(DATA FOR PROCESSING begins)
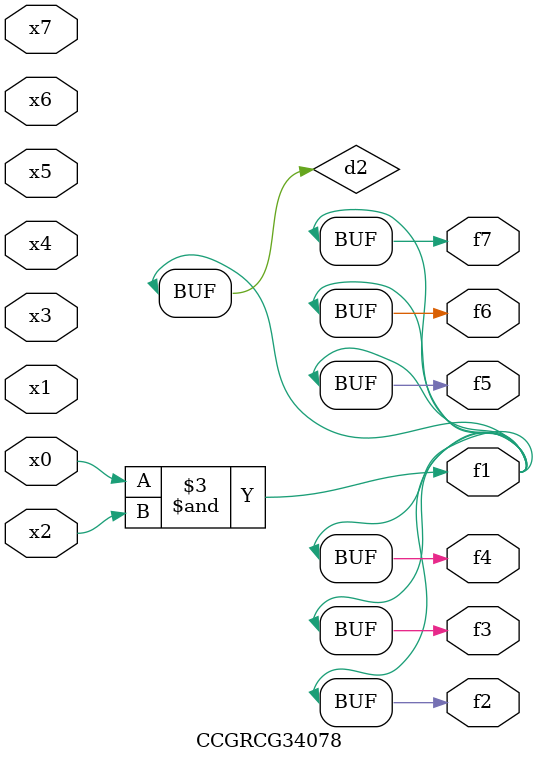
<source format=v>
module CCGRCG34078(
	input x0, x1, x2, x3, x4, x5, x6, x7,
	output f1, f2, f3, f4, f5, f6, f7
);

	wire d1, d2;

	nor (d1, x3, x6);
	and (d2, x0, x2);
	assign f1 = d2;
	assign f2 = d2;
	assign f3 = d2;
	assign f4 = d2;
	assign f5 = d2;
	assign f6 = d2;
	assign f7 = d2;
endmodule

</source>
(DATA FOR PROCESSING ends)
▶ _WORK ITEM_: Exactly as they appear above, write out the line containing "wire d1, d2;" and each line that comes after it in the records.

▶ _FINISHED TASK_:
	wire d1, d2;

	nor (d1, x3, x6);
	and (d2, x0, x2);
	assign f1 = d2;
	assign f2 = d2;
	assign f3 = d2;
	assign f4 = d2;
	assign f5 = d2;
	assign f6 = d2;
	assign f7 = d2;
endmodule

</source>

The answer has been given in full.